Drug Alcohol Depend. 2012 Jul 1;124(1-2):162-6. doi: 10.1016/j.drugalcdep.2011.12.008. Epub 2011 Dec 31.
Developing bridges between community syringe exchange programs (SEPs) and substance abuse treatment could benefit syringe exchangers and the public health. Kidorf et al. (2009) showed that motivational approaches employed at an SEP site improved rates of treatment enrollment and reduced drug use over a 4-month observation window.
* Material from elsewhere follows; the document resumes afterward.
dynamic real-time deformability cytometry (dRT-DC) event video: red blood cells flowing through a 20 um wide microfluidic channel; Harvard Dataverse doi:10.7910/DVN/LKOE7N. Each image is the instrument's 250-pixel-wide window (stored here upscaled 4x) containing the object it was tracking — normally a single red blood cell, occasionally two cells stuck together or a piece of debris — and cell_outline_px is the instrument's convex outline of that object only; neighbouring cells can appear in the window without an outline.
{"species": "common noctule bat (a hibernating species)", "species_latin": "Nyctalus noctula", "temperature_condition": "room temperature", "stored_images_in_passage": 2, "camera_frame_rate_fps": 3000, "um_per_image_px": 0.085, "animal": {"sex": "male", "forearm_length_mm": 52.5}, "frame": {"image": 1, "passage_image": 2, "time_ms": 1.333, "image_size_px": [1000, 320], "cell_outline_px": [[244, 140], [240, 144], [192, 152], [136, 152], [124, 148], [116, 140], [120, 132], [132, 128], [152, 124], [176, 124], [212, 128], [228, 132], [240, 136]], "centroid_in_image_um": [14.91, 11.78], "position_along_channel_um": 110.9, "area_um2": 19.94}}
The present study extends this report by evaluating rates of treatment enrollment and re-enrollment over a 12-month period.
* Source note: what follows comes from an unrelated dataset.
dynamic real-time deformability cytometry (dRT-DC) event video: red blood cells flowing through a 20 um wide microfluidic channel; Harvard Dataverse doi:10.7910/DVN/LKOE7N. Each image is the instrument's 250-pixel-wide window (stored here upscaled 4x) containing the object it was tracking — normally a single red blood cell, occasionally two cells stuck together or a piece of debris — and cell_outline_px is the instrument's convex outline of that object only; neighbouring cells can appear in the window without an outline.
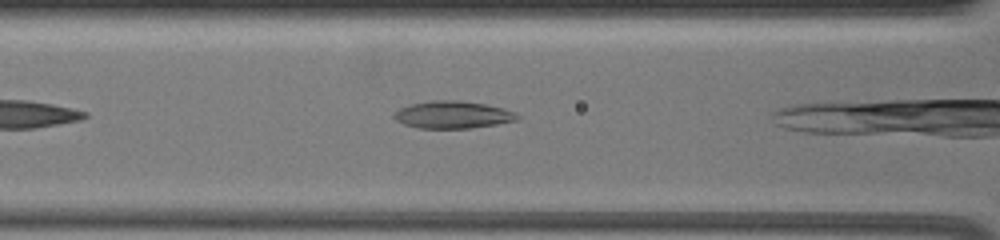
{"species": "common noctule bat (a hibernating species)", "species_latin": "Nyctalus noctula", "temperature_condition": "warm", "stored_images_in_passage": 28, "camera_frame_rate_fps": 3000, "um_per_image_px": 0.085, "animal": {"sex": "female", "body_mass_g": 19.5, "forearm_length_mm": 54.1}, "frame": {"image": 1, "passage_image": 3, "time_ms": 0.667, "image_size_px": [1000, 240], "cell_outline_px": [[520, 120], [472, 128], [416, 128], [404, 124], [396, 120], [392, 116], [400, 108], [412, 104], [432, 100], [460, 100], [488, 104], [504, 108], [516, 112], [520, 116]], "centroid_in_image_um": [38.54, 9.75], "position_along_channel_um": 128.1, "area_um2": 19.83}}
Opioid dependent individuals (n = 281) newly registered at an SEP were randomly assigned to one of three referral interventions: (1) 8 individual motivational enhancement sessions and 16 treatment readiness group sessions designed to improve treatment interest and readiness (motivated referral condition; MRC-only); (2) MRC-only with monetary incentives for attending sessions and enrolling in treatment (MRC+I); or (3) standard referral (SRC). MRC-only and MRC+I participants discharged from treatment could attend a treatment re-engagement group designed to facilitate return to treatment (MRC+I participants received incentives for attending sessions and re-enrolling in treatment).
The 4-month outcomes generally extended over 12 months. MRC+I participants were more likely to enroll in methadone maintenance than MRC-only or SRC participants, and to re-enroll in treatment following discharge. MRC+I participants also reported more days of treatment and less heroin and injection use.
The good harm reduction outcomes for many SEP participants can be enhanced through strategies designed to facilitate treatment enrollment and re-enrollment.
在社区注射器交换计划(SEPs)和药物滥用治疗之间建立桥梁可以使注射器交换者和公众受益。Kidorf 等人(2009 年)表明,在 SEP 现场采用的动机方法在 4 个月的观察窗口内提高了治疗登记率并减少了药物使用。本研究通过评估 12 个月期间的治疗登记和重新登记率来扩展该报告。
在 SEP 新注册的阿片类药物依赖者(n = 281)被随机分配到三种转诊干预措施之一:(1)8 次个体动机增强会议和 16 次治疗准备小组会议,旨在提高治疗兴趣和准备度(有动机的转诊条件;仅 MRC);(2)仅 MRC 并为参加会议和接受治疗提供经济奖励(MRC+I);或(3)标准转诊(SRC)。从治疗中出院的仅 MRC 和 MRC+I 参与者可以参加旨在促进重新接受治疗的治疗重新参与小组(MRC+I 参与者因参加会议和重新接受治疗而获得奖励)。
4 个月的结果通常会持续 12 个月。与仅 MRC 或 SRC 参与者相比,MRC+I 参与者更有可能参加美沙酮维持治疗,并且在出院后重新接受治疗。MRC+I 参与者还报告了更多的治疗天数,更少的海洛因和注射使用。
通过旨在促进治疗登记和重新登记的策略,可以提高许多 SEP 参与者的良好减少伤害结果。